De acordo com Collard, estudos de biologia evolucionista anteriores já apontavam que as práticas de concubinato e poligenia aumentavam as disputas sociais entre as populações masculinas mais jovens por parceiras. “Trabalhos mais antigos mostravam que havia maiores taxas de jovens mortos em guerras nas sociedades poligâmicas em comparação com as monogâmicas”, afirma. Outro fator que ajuda a corroborar a tese do pesquisador é a análise arqueológica de covas comunais e barcos vikings naufragados. Os estudiosos observaram que tudo era uma questão de status: eles iam para a guerra para conseguir dinheiro e poder. Homens de idades variadas e mais ricos também se aventuravam ao mar, mas para adquirir pilhagens e aumentar suas posses.

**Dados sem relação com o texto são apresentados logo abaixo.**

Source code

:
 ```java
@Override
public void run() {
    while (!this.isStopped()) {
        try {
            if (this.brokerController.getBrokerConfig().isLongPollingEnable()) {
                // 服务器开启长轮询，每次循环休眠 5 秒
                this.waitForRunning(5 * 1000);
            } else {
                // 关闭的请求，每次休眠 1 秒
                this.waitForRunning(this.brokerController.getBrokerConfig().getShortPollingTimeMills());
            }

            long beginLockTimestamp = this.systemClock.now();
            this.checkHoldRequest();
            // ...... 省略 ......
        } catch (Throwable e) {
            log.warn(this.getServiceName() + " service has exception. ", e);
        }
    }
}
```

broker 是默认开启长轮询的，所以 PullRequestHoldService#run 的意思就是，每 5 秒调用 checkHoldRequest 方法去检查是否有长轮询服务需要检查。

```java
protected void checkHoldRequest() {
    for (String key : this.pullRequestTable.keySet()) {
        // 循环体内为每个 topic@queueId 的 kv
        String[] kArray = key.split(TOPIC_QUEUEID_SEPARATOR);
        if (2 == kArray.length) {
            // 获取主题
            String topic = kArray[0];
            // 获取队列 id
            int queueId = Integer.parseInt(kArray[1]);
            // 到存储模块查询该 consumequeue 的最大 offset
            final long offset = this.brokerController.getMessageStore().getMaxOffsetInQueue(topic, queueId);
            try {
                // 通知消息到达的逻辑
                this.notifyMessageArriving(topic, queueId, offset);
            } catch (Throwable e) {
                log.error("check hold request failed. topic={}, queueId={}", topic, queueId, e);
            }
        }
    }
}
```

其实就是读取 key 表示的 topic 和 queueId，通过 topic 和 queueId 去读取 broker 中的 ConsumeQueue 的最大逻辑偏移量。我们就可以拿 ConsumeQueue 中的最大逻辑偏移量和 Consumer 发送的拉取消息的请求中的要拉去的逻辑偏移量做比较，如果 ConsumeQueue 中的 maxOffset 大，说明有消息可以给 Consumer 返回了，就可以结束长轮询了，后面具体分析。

Apesar de haver muitos indícios que apontem a solidão de jovens solteiros como gatilho para os ataques nórdicos, Collard também considera a influência de outros fatores para o começo da Era Viking, como a entrada de novas moedas a partir da Rússia e o fortalecimento do comércio nas rotas dos Bálcãs, que podem ter ajudado a aprofundar as desigualdades sociais da época. “É possível que isso tenha aumentado a competição entre os homens. Mas ainda há outros fatores que possam ter contribuído para isso que nós ainda não conseguimos descobrir”, afirma.

Os deuses nórdicos

O povo viking seguia majoritariamente o paganismo nórdico, uma religião politeísta que prometia banquetes divinos eternos a quem morresse lutando em batalhas. Eles acreditavam que além do mundo dos homens, existia outros oito mundos – e todos seriam parte de uma árvore central chamada Yggdrasil, que representava o eixo do universo. No topo, morariam os deuses. Nos séculos VIII e IX, com a chegada do cristianismo às regiões onde hoje estão Dinamarca, Noruega, Suécia e Islândia,
o paganismo foi deixado de lado. Mas em março foi anunciada a construção de um templo em louvor aos deuses nórdicos em Reykjavik, capital da Islândia.